» **Exercise material**:
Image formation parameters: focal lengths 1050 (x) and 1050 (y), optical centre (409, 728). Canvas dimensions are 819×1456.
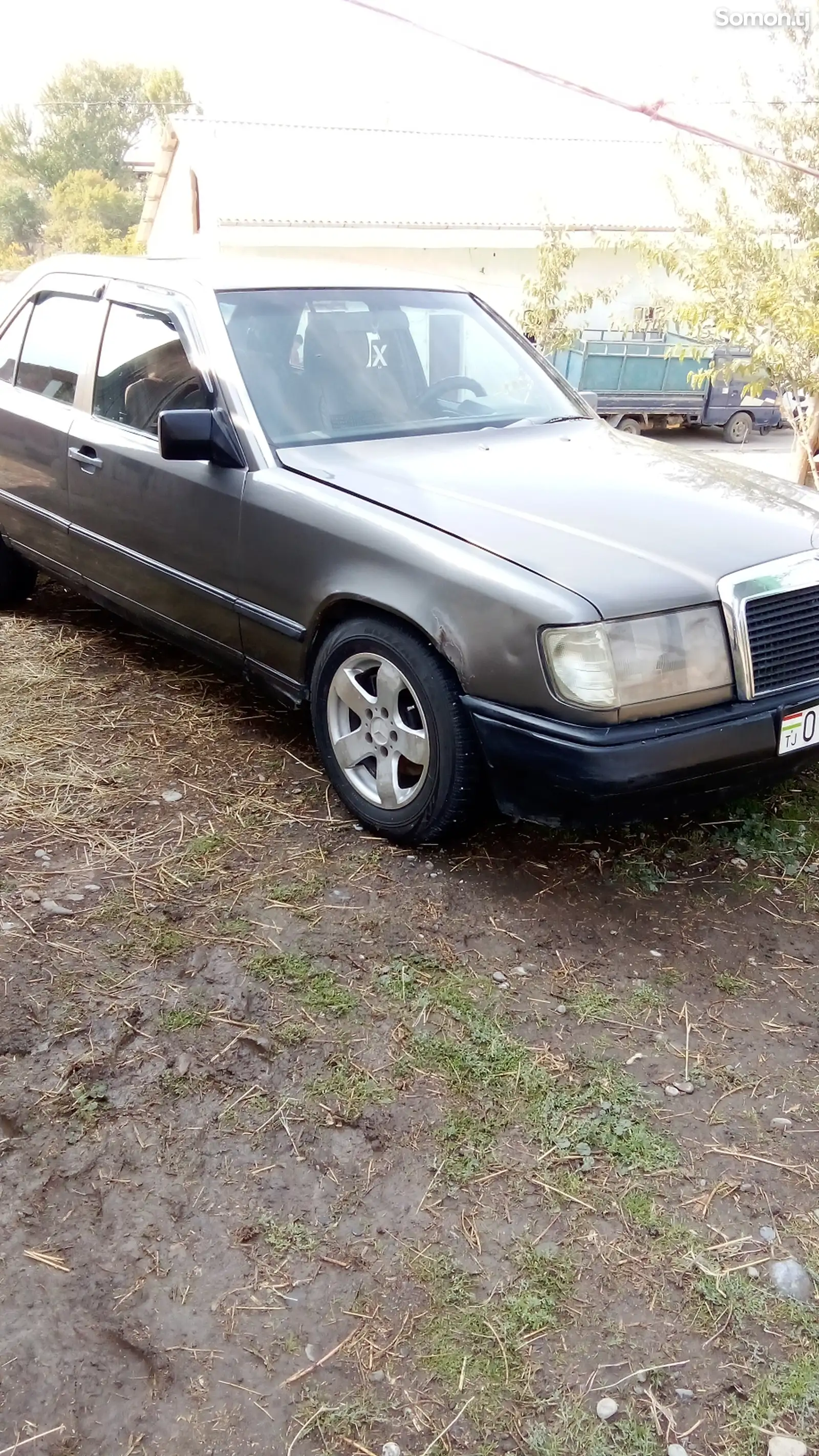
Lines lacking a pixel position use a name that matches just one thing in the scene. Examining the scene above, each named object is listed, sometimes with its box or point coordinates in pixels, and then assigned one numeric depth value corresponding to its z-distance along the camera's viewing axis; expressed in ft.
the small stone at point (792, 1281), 6.39
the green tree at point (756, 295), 24.41
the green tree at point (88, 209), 182.60
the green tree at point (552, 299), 53.98
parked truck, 63.00
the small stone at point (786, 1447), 5.54
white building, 68.69
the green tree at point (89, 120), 203.41
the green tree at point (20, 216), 196.34
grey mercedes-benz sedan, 9.11
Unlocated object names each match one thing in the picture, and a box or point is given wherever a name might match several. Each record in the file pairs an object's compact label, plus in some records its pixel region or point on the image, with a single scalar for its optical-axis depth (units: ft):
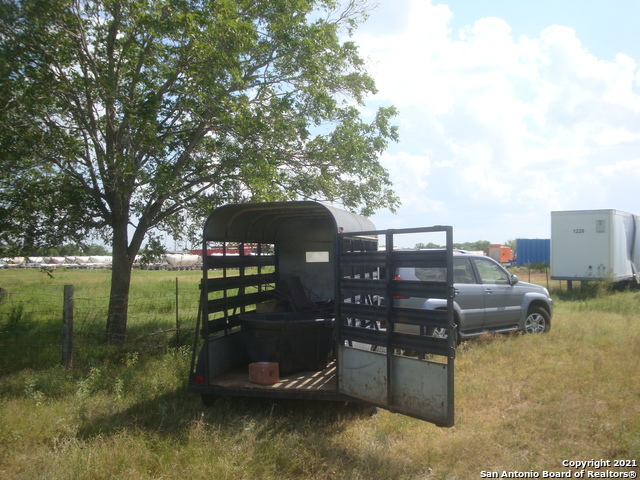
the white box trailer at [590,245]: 57.77
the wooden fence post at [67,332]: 24.86
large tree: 25.55
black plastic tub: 19.51
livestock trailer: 14.97
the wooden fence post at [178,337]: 29.37
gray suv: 28.76
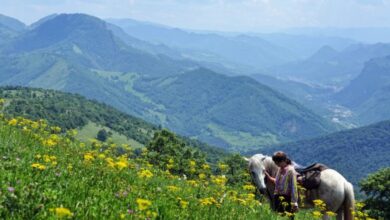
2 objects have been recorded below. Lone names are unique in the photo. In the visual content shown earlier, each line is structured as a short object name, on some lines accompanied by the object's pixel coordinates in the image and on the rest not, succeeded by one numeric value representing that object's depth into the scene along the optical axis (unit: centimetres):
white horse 1315
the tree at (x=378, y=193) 4219
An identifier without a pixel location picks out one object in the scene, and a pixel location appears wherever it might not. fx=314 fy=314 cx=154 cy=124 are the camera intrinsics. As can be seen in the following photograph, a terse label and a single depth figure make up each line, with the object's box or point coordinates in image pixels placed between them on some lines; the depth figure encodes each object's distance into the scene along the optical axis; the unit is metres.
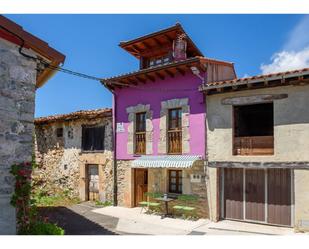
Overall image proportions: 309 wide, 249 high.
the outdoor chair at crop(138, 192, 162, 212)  13.21
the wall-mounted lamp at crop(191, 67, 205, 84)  12.32
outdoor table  12.51
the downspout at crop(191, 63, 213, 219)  12.04
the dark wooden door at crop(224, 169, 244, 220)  11.72
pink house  12.47
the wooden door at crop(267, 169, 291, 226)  10.70
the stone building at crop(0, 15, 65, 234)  5.98
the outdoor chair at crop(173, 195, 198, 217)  12.23
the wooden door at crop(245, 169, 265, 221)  11.24
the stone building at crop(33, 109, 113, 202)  15.65
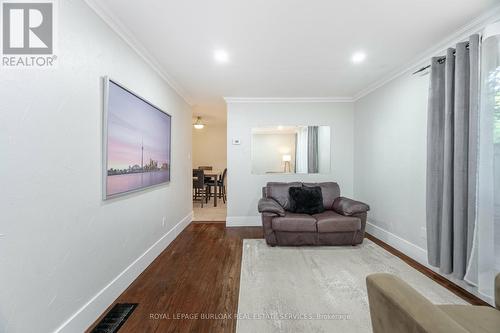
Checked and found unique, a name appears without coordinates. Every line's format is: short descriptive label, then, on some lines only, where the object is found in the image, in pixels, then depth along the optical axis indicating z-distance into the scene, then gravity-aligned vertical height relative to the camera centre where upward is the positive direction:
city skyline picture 2.06 +0.23
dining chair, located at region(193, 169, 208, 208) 6.55 -0.49
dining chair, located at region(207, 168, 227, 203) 7.10 -0.71
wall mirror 4.70 +0.36
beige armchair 0.80 -0.57
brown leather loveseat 3.40 -0.91
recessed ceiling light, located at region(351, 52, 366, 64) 2.77 +1.35
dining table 6.56 -0.42
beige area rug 1.85 -1.26
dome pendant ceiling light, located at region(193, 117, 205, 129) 6.91 +1.26
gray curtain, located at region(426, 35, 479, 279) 2.12 +0.10
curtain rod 2.21 +1.17
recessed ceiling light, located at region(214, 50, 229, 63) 2.68 +1.31
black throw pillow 3.80 -0.59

» **What you will do**: Look for the line with "wall mirror 4.70 +0.36" in the listing above. Print it and each later line exactly, ending with the last line.

» **Output of the exercise**:
wall mirror 4.70 +0.36
beige armchair 0.80 -0.57
brown leather loveseat 3.40 -0.91
recessed ceiling light, located at region(351, 52, 366, 64) 2.77 +1.35
dining table 6.56 -0.42
beige area rug 1.85 -1.26
dome pendant ceiling light, located at region(193, 117, 205, 129) 6.91 +1.26
gray curtain, located at region(426, 35, 479, 279) 2.12 +0.10
curtain rod 2.21 +1.17
recessed ceiling light, located at region(214, 50, 229, 63) 2.68 +1.31
black throw pillow 3.80 -0.59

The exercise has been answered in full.